- EXERCISE A -
Reproduce the XML-Data post starting with "W. Eliot Kimber" and going on through "data and type.", with "Duck" renamed to "Goose".

- PROVIDED TEXT -
========
XML-Data: advantages over DTD syntax?
W. Eliot Kimber
eliot at isogen.com
Mon Sep 29 20:21:12 BST 1997
At 01:28 PM 9/29/97 -0400, Jonathan Robie wrote:
> To put this in
>traditional OO terms, Duck inherits data, behavior, and type from Animal. In
>SGML, it can't inherit behavior, but it can inherit data and type.
In fact, you can inherit behavior if your processor is architecture aware
such that you can write rules that will apply the architecture-specific
behavior in the absense of element-specific behavior. This could either be
indirectly through object-oriented processors where the implementing
element-specific objects inherit from architecture-specific objects or
explicitly through scripts that embody the architecture derivation rules,
e.g., something like this in DSSSL (here using a 'query' element rule):
(query (case (arch-form-of (current-node) 'myarch')
========
- SUPPLIED MATERIAL -
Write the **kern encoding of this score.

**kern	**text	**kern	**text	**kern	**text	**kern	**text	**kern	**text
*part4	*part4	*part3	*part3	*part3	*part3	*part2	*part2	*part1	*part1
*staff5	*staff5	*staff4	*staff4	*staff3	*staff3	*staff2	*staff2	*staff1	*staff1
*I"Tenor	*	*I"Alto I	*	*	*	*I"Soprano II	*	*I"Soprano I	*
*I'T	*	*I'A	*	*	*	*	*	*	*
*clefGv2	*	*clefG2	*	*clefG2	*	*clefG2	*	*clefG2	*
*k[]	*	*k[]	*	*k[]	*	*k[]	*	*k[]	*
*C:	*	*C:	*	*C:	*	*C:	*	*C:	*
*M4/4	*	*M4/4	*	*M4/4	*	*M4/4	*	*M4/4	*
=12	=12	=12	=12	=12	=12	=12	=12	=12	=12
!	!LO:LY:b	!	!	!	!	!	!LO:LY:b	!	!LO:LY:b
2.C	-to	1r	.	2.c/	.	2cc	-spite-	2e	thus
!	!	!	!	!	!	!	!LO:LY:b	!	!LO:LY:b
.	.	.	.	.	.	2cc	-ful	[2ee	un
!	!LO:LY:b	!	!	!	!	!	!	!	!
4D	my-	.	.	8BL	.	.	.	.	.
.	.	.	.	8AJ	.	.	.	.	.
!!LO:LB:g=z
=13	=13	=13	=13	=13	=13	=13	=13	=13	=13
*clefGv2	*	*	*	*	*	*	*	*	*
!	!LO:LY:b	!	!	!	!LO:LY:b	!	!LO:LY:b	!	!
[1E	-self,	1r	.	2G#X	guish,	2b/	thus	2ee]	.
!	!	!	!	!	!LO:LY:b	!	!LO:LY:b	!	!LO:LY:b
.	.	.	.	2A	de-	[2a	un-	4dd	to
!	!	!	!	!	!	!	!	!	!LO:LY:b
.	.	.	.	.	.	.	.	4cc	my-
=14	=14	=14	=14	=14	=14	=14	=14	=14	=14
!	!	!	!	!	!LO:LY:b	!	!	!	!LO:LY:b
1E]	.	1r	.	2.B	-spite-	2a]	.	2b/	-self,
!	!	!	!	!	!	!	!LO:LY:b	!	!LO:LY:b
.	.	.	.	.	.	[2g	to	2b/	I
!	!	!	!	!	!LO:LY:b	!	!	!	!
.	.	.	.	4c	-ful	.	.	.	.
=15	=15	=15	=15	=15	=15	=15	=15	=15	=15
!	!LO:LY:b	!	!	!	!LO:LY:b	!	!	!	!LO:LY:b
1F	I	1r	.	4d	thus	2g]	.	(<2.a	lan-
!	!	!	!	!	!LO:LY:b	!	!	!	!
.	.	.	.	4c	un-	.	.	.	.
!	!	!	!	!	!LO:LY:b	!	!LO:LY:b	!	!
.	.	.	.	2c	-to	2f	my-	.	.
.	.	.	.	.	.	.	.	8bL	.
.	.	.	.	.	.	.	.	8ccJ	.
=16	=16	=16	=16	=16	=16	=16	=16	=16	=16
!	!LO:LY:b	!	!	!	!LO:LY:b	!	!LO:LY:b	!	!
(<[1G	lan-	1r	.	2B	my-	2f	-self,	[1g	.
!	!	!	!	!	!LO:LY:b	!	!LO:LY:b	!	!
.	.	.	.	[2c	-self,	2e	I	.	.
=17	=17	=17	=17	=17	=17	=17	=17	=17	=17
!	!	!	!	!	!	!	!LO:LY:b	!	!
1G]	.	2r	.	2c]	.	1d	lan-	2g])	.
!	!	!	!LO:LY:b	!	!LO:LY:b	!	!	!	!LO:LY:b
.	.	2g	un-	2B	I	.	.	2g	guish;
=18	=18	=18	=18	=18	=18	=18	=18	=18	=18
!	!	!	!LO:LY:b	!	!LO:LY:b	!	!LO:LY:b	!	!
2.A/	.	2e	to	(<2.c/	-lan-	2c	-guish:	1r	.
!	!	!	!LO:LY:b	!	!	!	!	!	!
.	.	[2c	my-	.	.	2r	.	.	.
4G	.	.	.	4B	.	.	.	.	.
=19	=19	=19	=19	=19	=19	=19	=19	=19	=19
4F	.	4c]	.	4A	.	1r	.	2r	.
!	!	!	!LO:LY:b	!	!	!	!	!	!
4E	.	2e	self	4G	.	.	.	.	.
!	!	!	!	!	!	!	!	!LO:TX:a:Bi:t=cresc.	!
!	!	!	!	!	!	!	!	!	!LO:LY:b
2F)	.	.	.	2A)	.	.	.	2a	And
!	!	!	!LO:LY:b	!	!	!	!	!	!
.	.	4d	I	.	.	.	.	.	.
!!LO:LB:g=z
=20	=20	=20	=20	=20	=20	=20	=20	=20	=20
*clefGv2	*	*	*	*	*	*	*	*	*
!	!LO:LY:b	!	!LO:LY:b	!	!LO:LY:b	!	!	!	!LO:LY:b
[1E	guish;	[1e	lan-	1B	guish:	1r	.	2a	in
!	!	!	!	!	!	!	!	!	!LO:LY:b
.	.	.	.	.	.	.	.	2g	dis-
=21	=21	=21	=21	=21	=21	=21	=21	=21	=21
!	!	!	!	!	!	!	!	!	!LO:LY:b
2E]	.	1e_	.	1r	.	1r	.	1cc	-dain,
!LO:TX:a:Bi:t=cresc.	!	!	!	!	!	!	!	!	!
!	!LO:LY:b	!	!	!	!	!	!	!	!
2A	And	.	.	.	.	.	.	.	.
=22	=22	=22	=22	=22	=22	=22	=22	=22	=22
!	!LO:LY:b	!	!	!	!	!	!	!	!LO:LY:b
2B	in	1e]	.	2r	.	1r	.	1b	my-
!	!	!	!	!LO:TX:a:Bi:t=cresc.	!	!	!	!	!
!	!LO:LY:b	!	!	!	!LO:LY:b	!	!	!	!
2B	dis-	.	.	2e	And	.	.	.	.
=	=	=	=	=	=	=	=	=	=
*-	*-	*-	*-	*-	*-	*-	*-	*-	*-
========
- EXERCISE B -
Pick out every line of the listing that contains the string "kern" and copy each one. Case counts.

- CORRECT RESPONSE A -
W. Eliot Kimber
eliot at isogen.com
Mon Sep 29 20:21:12 BST 1997
At 01:28 PM 9/29/97 -0400, Jonathan Robie wrote:
> To put this in
>traditional OO terms, Goose inherits data, behavior, and type from Animal. In
>SGML, it can't inherit behavior, but it can inherit data and type.

- CORRECT RESPONSE B -
Write the **kern encoding of this score.
**kern	**text	**kern	**text	**kern	**text	**kern	**text	**kern	**text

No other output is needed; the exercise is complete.